There’s a saying that in China, if you’re one-in-a-million, that means there’s more than a thousand people just like you. The same is true of the Internet, and I’ve come to realize that if you’re truly passionate about something (anything), that almost certainly means that there are enough people out there who are also passionate about it that you can make a living from it. You might not make a billion dollars, but you can almost certainly make a good living.
Gary Vaynerchuk touches on this concept in “Crush It”, but it kind of sunk in for me tonight while watching “Terminator Salvation”. During the first 20 minutes or so, Christian Bale is sporting this really interesting leather jacket. I bought an amazing leather jacket last year and now I’m hooked, so I spent a few minutes trying to find the manufacturer of the jacket in the film.
That’s when I found this.
Yes, that’s right. It’s an entire forum dedicated solely to jackets found in movies. There are more than 1400 registered users and they’ve posted almost 30,000 posts. So pretty active.
Here’s another example. That’s right, it’s a forum just for Christian pipe smokers, and there are hundreds of thousands of posts.
Now, I don’t know how much money these sites are making, but that’s not really the point. If you have thousands of very active forum members, you probably have 10x that many lurkers and occasional readers, not to mention all the search traffic you’re likely to be getting. That’s a large audience, and with some hustle and creativity and just living out your passion for the topic, I’m convinced you could make a good living in these niches.

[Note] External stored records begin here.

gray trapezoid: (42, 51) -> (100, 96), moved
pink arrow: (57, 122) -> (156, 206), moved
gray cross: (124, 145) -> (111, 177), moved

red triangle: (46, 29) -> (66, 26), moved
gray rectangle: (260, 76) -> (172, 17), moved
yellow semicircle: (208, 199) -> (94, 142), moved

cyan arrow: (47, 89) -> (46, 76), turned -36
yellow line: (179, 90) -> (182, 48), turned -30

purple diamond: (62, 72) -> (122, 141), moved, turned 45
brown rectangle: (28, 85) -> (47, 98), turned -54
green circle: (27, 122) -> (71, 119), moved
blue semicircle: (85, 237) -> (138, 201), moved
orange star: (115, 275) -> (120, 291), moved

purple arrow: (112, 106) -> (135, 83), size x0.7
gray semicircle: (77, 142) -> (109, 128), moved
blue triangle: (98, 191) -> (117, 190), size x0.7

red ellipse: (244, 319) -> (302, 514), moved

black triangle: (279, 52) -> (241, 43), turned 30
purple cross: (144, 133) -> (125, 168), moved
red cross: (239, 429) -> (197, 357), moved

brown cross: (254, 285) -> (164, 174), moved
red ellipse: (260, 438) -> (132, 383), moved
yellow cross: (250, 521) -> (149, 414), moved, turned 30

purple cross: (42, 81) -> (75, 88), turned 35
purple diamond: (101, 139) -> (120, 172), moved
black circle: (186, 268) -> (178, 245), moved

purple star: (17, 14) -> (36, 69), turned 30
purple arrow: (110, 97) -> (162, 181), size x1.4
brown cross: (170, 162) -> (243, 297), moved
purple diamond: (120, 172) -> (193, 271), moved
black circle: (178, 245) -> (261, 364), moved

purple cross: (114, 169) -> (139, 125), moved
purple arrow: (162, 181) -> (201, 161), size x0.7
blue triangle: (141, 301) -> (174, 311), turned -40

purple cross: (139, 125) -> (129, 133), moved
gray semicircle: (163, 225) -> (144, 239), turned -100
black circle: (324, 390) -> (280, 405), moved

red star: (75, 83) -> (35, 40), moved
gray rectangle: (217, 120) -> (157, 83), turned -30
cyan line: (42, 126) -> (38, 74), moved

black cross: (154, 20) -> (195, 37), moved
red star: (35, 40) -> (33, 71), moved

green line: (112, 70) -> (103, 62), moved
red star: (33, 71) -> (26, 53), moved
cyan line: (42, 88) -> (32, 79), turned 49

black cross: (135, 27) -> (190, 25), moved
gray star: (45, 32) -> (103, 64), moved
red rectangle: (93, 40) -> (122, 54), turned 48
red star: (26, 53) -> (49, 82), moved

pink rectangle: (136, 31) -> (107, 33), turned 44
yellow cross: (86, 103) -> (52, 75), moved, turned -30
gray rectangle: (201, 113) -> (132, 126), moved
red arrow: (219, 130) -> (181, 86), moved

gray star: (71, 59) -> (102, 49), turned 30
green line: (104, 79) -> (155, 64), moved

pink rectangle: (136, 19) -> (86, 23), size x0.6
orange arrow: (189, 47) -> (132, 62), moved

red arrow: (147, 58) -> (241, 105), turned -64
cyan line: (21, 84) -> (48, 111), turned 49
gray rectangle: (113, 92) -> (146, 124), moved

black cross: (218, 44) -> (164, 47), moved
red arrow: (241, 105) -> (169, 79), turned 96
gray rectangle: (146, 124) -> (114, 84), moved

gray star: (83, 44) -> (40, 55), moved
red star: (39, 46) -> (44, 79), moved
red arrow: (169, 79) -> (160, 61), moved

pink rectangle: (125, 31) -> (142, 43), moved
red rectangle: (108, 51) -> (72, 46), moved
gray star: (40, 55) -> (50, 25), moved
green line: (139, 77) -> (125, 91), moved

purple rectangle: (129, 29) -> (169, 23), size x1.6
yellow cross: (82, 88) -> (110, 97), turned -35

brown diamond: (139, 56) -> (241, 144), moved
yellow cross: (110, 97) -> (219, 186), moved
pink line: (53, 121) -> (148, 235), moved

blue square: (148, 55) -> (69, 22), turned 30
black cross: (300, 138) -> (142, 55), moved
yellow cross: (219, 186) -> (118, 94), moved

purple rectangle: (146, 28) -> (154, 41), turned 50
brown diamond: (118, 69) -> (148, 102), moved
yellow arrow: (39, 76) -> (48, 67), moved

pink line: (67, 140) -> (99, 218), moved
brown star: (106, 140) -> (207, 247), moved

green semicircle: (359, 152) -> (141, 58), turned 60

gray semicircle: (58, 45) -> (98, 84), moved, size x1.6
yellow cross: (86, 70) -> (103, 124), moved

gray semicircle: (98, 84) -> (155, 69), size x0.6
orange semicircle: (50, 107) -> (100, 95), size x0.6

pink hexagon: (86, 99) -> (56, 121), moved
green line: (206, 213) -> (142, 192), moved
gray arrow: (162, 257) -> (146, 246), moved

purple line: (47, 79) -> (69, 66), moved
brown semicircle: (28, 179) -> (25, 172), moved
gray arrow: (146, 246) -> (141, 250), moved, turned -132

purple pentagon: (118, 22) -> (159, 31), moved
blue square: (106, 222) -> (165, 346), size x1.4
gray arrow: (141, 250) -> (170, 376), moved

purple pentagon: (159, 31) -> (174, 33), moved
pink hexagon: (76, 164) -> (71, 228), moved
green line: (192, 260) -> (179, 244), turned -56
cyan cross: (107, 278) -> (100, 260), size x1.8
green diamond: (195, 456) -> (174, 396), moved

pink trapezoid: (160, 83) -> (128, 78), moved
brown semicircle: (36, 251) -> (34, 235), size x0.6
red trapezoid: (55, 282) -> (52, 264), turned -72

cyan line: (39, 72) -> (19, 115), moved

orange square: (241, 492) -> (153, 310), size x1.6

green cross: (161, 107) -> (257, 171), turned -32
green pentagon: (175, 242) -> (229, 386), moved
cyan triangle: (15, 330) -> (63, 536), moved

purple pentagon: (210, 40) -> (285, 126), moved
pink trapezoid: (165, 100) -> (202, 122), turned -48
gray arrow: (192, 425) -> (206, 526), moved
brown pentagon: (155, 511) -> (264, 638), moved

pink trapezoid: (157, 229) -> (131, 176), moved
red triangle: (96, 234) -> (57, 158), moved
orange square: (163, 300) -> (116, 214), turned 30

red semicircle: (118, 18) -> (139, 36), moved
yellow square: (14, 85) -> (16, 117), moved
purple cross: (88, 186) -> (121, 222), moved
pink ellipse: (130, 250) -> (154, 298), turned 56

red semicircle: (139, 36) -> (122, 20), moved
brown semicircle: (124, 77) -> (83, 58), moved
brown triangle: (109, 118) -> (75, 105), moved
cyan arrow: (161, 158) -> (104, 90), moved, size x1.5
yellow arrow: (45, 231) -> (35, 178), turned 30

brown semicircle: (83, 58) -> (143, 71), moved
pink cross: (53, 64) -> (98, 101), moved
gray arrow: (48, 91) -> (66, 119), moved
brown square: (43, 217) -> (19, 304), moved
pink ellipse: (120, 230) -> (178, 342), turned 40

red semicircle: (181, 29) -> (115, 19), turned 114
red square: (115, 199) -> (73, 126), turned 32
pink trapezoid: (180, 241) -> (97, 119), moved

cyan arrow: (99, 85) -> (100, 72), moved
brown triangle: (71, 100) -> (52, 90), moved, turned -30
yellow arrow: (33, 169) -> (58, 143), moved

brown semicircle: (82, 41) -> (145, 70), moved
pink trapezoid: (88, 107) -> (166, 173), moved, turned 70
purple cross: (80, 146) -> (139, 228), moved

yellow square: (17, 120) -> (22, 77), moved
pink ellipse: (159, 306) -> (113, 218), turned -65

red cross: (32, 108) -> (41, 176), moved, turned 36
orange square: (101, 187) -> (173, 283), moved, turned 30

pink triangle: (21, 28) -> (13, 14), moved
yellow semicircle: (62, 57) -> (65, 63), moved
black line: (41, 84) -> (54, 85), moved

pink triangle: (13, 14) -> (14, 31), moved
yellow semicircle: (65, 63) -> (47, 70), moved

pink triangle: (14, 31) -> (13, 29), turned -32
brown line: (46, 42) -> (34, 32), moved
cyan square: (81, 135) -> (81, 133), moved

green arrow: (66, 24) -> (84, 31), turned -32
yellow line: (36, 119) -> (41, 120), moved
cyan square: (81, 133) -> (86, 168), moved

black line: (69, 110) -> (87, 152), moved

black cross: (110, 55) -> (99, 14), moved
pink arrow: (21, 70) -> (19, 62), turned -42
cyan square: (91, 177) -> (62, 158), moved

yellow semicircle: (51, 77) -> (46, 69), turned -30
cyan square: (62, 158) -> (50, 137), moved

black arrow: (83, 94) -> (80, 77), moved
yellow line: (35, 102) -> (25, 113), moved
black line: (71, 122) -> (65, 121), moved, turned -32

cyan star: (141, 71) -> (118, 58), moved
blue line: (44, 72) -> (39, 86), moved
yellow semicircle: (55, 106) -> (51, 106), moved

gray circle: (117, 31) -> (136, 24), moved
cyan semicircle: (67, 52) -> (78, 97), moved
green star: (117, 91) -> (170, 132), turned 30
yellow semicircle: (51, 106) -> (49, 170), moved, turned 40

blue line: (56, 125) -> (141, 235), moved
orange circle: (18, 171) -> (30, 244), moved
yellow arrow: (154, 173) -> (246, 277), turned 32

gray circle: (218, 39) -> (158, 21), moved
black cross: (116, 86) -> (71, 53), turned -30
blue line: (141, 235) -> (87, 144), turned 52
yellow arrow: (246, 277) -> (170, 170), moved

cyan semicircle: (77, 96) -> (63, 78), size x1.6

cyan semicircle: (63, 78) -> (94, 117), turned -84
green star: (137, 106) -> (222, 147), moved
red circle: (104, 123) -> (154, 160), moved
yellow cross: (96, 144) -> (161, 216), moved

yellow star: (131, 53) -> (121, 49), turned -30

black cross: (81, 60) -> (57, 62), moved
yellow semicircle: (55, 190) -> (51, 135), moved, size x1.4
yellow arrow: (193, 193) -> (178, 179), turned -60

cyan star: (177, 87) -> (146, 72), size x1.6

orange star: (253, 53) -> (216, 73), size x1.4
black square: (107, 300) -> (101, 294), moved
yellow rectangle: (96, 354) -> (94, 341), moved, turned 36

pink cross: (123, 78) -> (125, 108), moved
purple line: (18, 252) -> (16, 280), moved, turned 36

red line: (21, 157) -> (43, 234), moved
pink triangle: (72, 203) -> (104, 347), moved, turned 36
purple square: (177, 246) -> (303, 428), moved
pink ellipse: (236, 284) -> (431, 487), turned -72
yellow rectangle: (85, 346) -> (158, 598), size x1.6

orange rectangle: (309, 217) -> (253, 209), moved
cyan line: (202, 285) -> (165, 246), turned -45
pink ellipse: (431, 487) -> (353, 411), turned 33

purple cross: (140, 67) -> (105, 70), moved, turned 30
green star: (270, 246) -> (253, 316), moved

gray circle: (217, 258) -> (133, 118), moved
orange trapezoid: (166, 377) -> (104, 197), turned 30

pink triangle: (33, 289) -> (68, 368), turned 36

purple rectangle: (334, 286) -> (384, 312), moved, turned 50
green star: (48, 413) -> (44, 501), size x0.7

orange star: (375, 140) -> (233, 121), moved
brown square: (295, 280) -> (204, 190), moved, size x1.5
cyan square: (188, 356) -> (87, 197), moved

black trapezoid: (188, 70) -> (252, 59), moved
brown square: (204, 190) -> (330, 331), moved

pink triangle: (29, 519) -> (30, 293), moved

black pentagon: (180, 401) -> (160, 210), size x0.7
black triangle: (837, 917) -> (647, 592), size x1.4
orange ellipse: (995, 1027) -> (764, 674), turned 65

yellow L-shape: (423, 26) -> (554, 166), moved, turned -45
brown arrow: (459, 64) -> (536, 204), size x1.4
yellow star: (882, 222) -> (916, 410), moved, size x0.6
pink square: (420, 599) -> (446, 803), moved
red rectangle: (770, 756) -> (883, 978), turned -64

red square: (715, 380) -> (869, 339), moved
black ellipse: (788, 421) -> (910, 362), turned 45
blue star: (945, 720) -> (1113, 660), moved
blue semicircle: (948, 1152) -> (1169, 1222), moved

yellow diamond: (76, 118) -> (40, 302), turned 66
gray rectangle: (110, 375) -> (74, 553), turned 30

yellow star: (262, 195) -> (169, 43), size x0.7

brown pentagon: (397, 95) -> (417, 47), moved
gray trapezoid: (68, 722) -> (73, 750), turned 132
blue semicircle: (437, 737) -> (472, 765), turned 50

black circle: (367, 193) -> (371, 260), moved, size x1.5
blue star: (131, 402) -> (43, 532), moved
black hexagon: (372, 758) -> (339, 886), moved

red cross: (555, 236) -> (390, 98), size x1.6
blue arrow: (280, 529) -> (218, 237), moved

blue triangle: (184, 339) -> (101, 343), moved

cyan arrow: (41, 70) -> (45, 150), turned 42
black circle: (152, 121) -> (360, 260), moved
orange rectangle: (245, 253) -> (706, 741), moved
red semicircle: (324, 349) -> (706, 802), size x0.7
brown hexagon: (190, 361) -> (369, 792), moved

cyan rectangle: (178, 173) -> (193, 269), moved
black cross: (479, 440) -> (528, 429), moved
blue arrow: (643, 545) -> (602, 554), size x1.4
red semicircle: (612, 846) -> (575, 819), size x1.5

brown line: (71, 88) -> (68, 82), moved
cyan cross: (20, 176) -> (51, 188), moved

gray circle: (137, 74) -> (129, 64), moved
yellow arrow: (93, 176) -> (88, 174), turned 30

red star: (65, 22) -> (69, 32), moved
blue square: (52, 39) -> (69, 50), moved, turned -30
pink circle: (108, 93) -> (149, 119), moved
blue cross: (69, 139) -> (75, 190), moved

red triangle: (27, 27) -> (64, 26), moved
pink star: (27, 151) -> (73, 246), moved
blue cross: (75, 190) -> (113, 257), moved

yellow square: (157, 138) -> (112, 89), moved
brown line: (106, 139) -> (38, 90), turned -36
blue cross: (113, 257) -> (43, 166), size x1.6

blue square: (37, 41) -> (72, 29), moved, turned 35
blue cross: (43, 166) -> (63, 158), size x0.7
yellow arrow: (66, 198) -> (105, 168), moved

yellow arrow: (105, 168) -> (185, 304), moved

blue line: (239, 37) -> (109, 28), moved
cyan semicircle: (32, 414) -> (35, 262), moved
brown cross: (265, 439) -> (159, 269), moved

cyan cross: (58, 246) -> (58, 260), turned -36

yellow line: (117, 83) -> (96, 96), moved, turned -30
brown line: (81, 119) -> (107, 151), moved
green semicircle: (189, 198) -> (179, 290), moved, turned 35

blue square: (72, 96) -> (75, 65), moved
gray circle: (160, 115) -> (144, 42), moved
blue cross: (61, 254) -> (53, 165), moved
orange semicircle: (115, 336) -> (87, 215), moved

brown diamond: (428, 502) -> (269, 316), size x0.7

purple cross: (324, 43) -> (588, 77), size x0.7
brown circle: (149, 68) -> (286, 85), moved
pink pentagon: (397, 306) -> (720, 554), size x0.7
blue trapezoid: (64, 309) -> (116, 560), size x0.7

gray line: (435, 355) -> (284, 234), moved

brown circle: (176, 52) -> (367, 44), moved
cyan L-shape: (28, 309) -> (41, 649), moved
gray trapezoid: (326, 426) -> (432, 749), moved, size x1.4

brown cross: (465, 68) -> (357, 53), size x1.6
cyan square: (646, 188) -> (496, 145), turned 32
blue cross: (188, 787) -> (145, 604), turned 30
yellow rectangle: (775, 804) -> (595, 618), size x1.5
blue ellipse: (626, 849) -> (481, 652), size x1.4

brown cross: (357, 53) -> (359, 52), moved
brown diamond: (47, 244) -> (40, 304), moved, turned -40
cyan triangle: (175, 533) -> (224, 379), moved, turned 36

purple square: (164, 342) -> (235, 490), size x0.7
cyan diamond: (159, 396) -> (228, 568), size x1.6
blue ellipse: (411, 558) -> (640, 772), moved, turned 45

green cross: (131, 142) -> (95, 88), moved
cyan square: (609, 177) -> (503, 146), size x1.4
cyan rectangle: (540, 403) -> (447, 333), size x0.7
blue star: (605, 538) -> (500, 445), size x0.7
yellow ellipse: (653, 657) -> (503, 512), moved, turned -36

In fact, you might be better off in a tiny niche that seems like it’s too small to be viable, because it’s likely under the radar for almost everyone else, except your audience. So the next time you find yourself thinking about how much you love polka-dotted socks made in Middle-Eastern countries, or Middle-Eastern country music singers who wear polka-dotted socks, think about starting a blog on the topic. You never know where it might go.